The point of view now shifts to the infant several minutes earlier, woken by the sound of the killer going about his business. The mood changes startlingly, leaving behind the claustrophobic Nosferatu like horror behind, for a world of adventure as seen through the eyes of an innocent. The boy climbs out of his cot (and his nappy, a little like Mickey in Maurice Sendak's In the Night Kitchen), heading into the night full of confidence.
'The child stepped out of the house, a little hesitantly. The fog wreathed around him like a long lost friend. And uncertainly at first, then with increasing speed and confidence the boy tottered up the hill.'
We've seen parents dispatched in all manner of ways in children's literature; drowned at sea (Pippi Longstocking), trampled by a rampaging rhino (James and the Giant Peach) and eaten by a tiger (The Jungle book). In fact Rudyard Kipling's story is the inspiration for The Graveyard Book, with Gaiman transposing the action from the jungle to the graveyard.
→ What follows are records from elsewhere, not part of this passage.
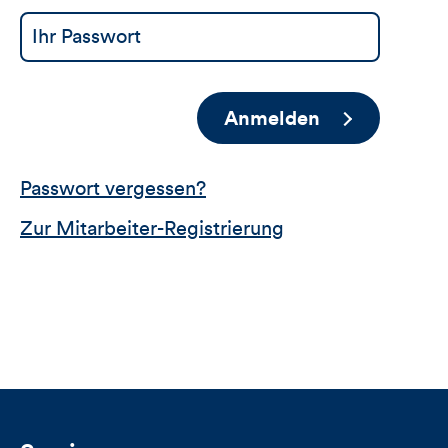
Anmelden
Passwort vergessen?
Zur Mitarbeiter-Registrierung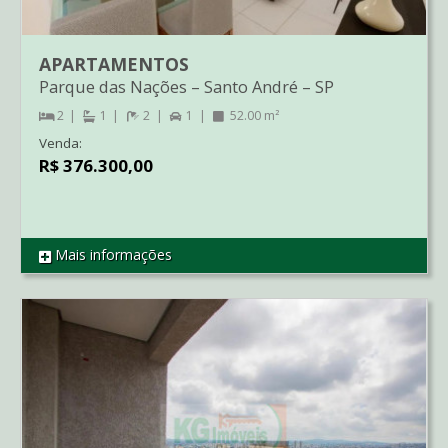
APARTAMENTOS
Parque das Nações
–
Santo André
–
SP
2
1
2
1
52.00 m²
Venda:
R$ 376.300,00
Mais informações
REF AP2368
In chapter one we meet two Victorian ghosts, the Owens who stand in for Mother and Father Wolf from The Jungle Book. They discover the boy Bod, naked amongst the tomb stones and defend him against the predator – the deadly but fallible man Jack, standing in for the sneaky Shere Khan.
I finally understood this connection this weekend, whilst watching an open air screening of Disney's The Jungle Book. Disney are often accused of sugar coating difficult characters from children's literature. But along with the fragrant princesses they've always been rather brilliant at keeping their villains believably sinister and murderous. Seeing Shere Khan on the big screen, skulking and stalking with unsettling grace, I was hit with an image of the man Jack making his way up the staircase towards the infant's bed room.
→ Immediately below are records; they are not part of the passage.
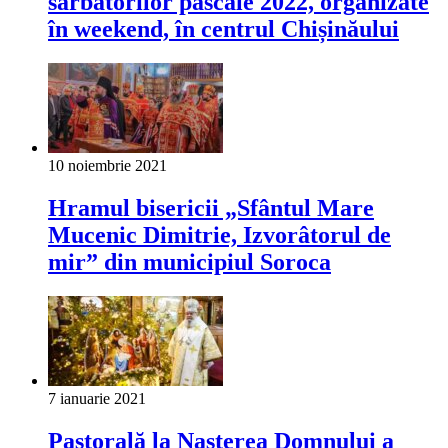
sărbătorilor pascale 2022, organizate
în weekend, în centrul Chișinăului
10 noiembrie 2021
Hramul bisericii „Sfântul Mare
Mucenic Dimitrie, Izvorâtorul de
mir” din municipiul Soroca
7 ianuarie 2021
Pastorală la Nașterea Domnului a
Where Shere Khan, is a crippled outcast among tigers, the Man Jack similarly does not fit into the world of men. And like Khan, who rates himself as king of the jungle yet never manages to kill his young quarry, the man Jack is not quite as great a killer as he believes himself to be. But his profession is what defines him; the knife, like a tiger's claw becomes an extension of his body.
Neil Gaiman, speaking shortly after publication said that the prominence of the knife made quite a few people nervous.
'I’m already getting e-mails telling me that given the problems in England with knife crime, the idea of starting a book, “There was a hand in the darkness and it held a knife,” is wrong and I should have completely rethought my beginning. Nope, that’s the beginning. If you don’t get through three pages and actually understand that there is a man out there and he has a knife and he wants to kill the baby, then the idea that this child is going to spend sixteen years in a graveyard instead of going out into the world, it doesn’t make any sense. He has to be staying there because it’s safe.'
There are two wonderful illustrated versions of The Graveyard Book. The one I was familiar with was by Chris Riddell, who supplies single plates for each chapter. His portrait of the man Jack is remarkable, a seemingly unending torso that still doesn't appear to be big enough to keep his long angular arms in proportion.
I recently splashed out a few pence on Dave McKean's version too. I'd previously had a bit of an aversion to a lot of McKean's comic book work, finding it a little overdone. But I might now have to reassess my judgement. His bountiful illustrations for the Graveyard Book are rendered in stripped back, brush pen giving a wonderful fluid sense of movement of the Man Jack as he 'slipped in, and wisps of night time mist slithered and twined into the house through the open door.'
None of which helps solve my opening chapter conundrum. If I can ever capture even a fraction of the atmosphere of How Nobody Came to the Graveyard I'll go to my grave a happy man Jake.